* **To do**: Everything in the data that follows should be given again verbatim, except the images.

* **Data for review**:
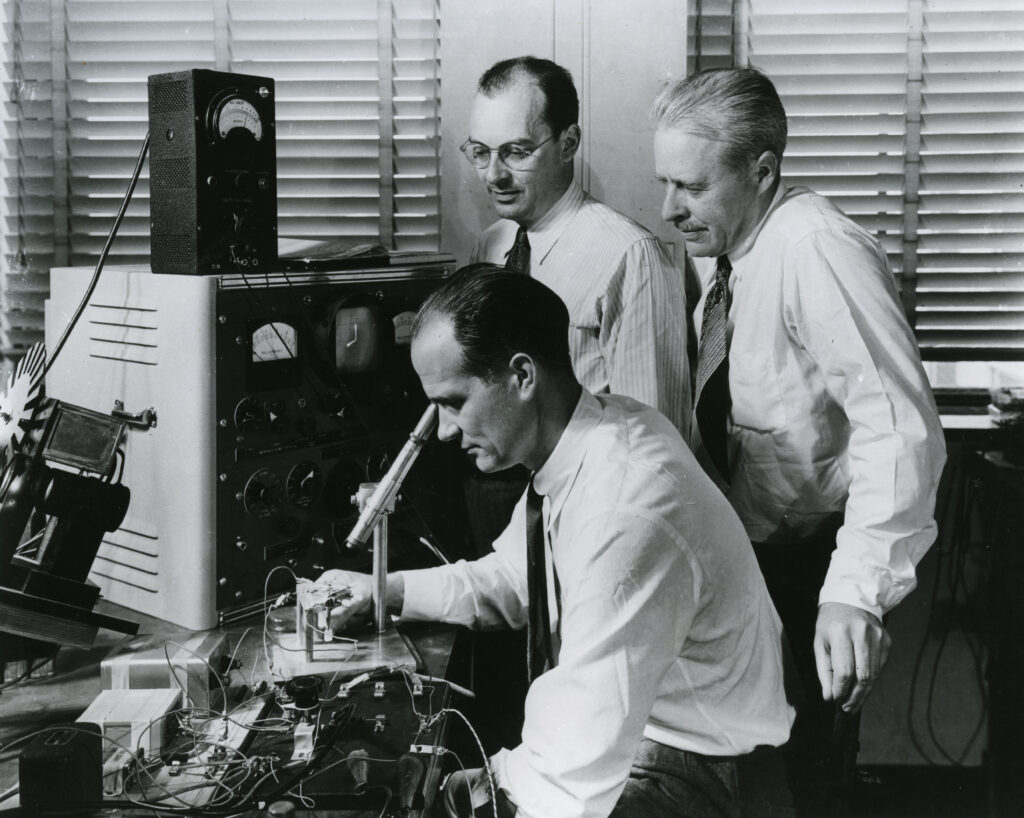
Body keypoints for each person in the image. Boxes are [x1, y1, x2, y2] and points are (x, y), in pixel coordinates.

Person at [319, 266, 793, 818]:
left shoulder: (624, 502)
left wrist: (469, 787)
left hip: (699, 769)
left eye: (453, 402)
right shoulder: (595, 438)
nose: (445, 432)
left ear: (522, 375)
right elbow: (515, 578)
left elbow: (575, 772)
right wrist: (386, 589)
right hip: (644, 739)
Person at [651, 67, 947, 813]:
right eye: (666, 184)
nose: (668, 208)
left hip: (810, 564)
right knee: (746, 771)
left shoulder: (816, 248)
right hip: (747, 556)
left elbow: (899, 427)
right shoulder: (725, 247)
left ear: (763, 171)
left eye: (690, 186)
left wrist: (855, 595)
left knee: (804, 780)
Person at [458, 55, 694, 754]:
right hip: (498, 517)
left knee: (584, 728)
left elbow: (654, 446)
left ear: (568, 143)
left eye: (517, 152)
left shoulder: (629, 256)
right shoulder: (492, 248)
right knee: (505, 720)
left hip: (586, 529)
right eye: (481, 153)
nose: (495, 175)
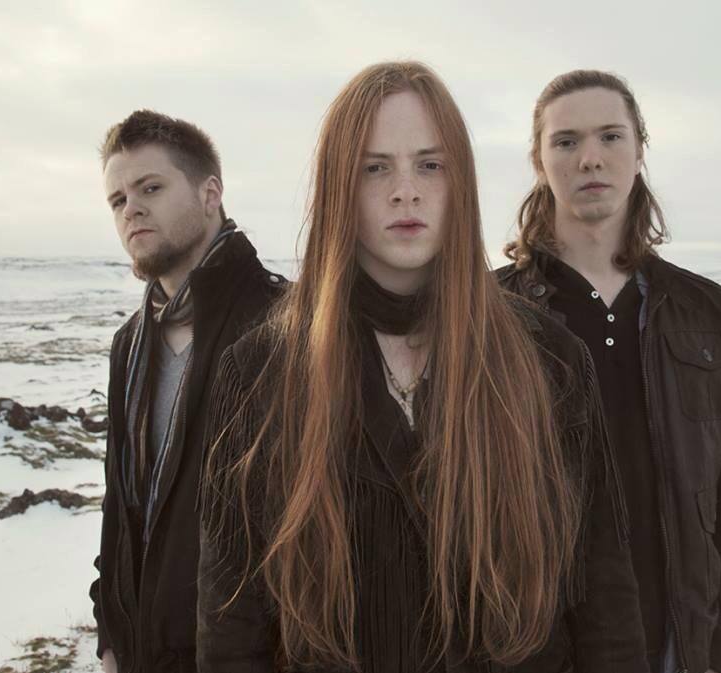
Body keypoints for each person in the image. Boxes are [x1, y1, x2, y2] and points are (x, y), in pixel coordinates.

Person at [196, 61, 648, 673]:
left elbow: (603, 595)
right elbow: (231, 627)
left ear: (460, 182)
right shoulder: (259, 371)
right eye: (375, 167)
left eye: (430, 165)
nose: (405, 190)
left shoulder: (549, 357)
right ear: (337, 188)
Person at [497, 70, 721, 673]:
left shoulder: (707, 311)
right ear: (539, 161)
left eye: (610, 136)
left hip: (678, 641)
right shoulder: (491, 313)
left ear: (640, 149)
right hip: (536, 648)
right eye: (566, 141)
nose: (590, 157)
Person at [89, 109, 287, 673]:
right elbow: (121, 506)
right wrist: (111, 635)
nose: (131, 209)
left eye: (150, 187)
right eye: (118, 199)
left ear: (210, 193)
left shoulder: (285, 323)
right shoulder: (130, 343)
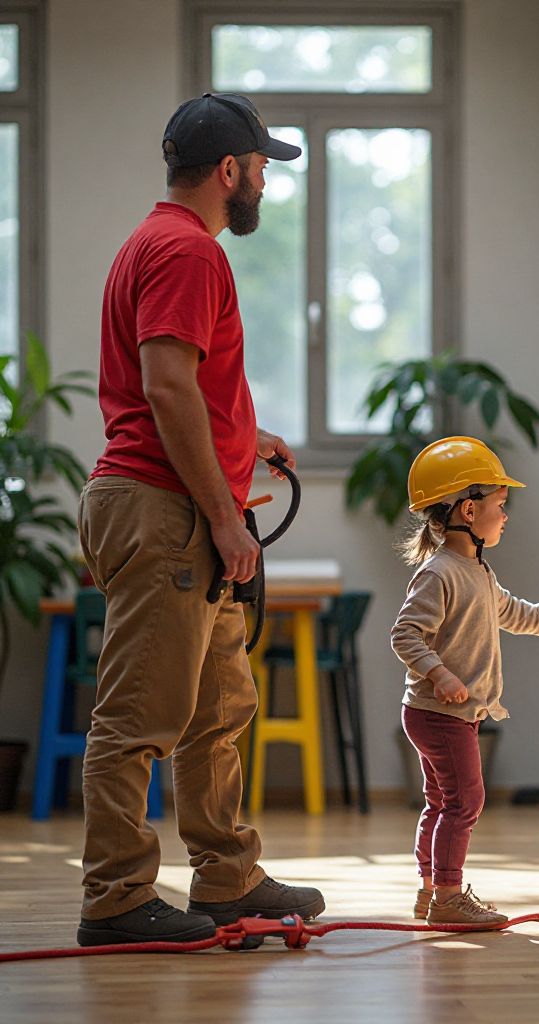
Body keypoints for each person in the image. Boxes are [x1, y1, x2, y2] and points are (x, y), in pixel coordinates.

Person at [76, 93, 324, 947]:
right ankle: (115, 899)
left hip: (171, 500)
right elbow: (166, 386)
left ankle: (227, 878)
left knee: (219, 706)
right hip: (164, 511)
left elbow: (185, 391)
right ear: (230, 171)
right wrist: (224, 518)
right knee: (139, 716)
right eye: (262, 168)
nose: (265, 183)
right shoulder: (188, 252)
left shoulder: (161, 243)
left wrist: (247, 441)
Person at [391, 436, 539, 928]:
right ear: (469, 510)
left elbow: (511, 612)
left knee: (442, 803)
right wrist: (441, 673)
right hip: (439, 712)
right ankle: (448, 896)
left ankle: (431, 893)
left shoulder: (476, 571)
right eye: (500, 504)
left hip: (449, 714)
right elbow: (405, 634)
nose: (506, 514)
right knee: (465, 802)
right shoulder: (439, 573)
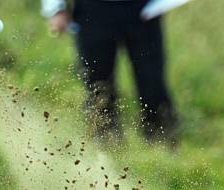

* **Exercise solution**:
Body keypoints for each person in the image. Boxes are [x1, y1, x2, y2] and points are (x, y), in pixel coordinates.

Person at [319, 266, 793, 818]:
left shoulder: (624, 502)
left wrist: (469, 787)
left hip: (699, 769)
left eye: (453, 402)
right shoulder: (595, 438)
nose: (445, 432)
left ear: (522, 375)
right elbow: (515, 578)
left elbow: (575, 772)
right wrist: (386, 589)
right hip: (644, 739)
Person at [651, 67, 947, 813]:
right eye: (666, 184)
nose: (668, 208)
left hip: (810, 564)
right knee: (746, 771)
left shoulder: (816, 248)
right hip: (747, 556)
left elbow: (899, 427)
right shoulder: (725, 247)
left ear: (763, 171)
left eye: (690, 186)
left wrist: (855, 595)
left knee: (804, 780)
Person at [458, 55, 694, 754]:
right hip: (498, 517)
left knee: (584, 728)
left elbow: (654, 446)
left ear: (568, 143)
left eye: (517, 152)
left shoulder: (629, 256)
right shoulder: (492, 248)
right knee: (505, 720)
left hip: (586, 529)
right eye: (481, 153)
nose: (495, 175)
Body keypoints for each person in the image. Boxes are [x1, y1, x2, y2] and points are (x, y), in pixel coordinates.

Person at [196, 61, 648, 673]:
left elbow: (603, 595)
right elbow: (231, 627)
left ear: (460, 182)
right shoulder: (259, 371)
right eye: (375, 167)
left eye: (430, 165)
nose: (405, 190)
left shoulder: (549, 357)
right ear: (337, 188)
Person at [497, 70, 721, 673]:
left shoulder: (707, 311)
right ear: (539, 161)
left eye: (610, 136)
left hip: (678, 641)
right shoulder: (491, 313)
left ear: (640, 149)
right hip: (536, 648)
right eye: (566, 141)
nose: (590, 157)
Person at [89, 109, 287, 673]:
right elbow: (121, 506)
right wrist: (111, 635)
nose: (131, 209)
left eye: (150, 187)
right eye: (118, 199)
left ear: (210, 193)
left shoulder: (285, 323)
right shoulder: (130, 343)
Body keypoints for each person in the image. Boxes are [x1, y1, x2, y2] and points are (x, y), in pixel coordinates.

Person at [76, 93, 324, 947]:
right ankle: (115, 899)
left hip: (171, 500)
right elbow: (166, 386)
left ankle: (227, 878)
left knee: (219, 706)
right hip: (164, 511)
left elbow: (185, 391)
right ear: (230, 171)
right wrist: (224, 518)
right knee: (139, 716)
right eye: (262, 168)
nose: (265, 183)
right shoulder: (188, 252)
left shoulder: (161, 243)
left wrist: (247, 441)
Person at [391, 436, 539, 928]:
right ear: (469, 510)
left elbow: (511, 612)
left knee: (442, 803)
right wrist: (441, 673)
right hip: (439, 712)
right ankle: (448, 896)
left ankle: (431, 893)
left shoulder: (476, 571)
right eye: (500, 504)
left hip: (449, 714)
right elbow: (405, 634)
nose: (506, 514)
right knee: (465, 802)
right shoulder: (439, 573)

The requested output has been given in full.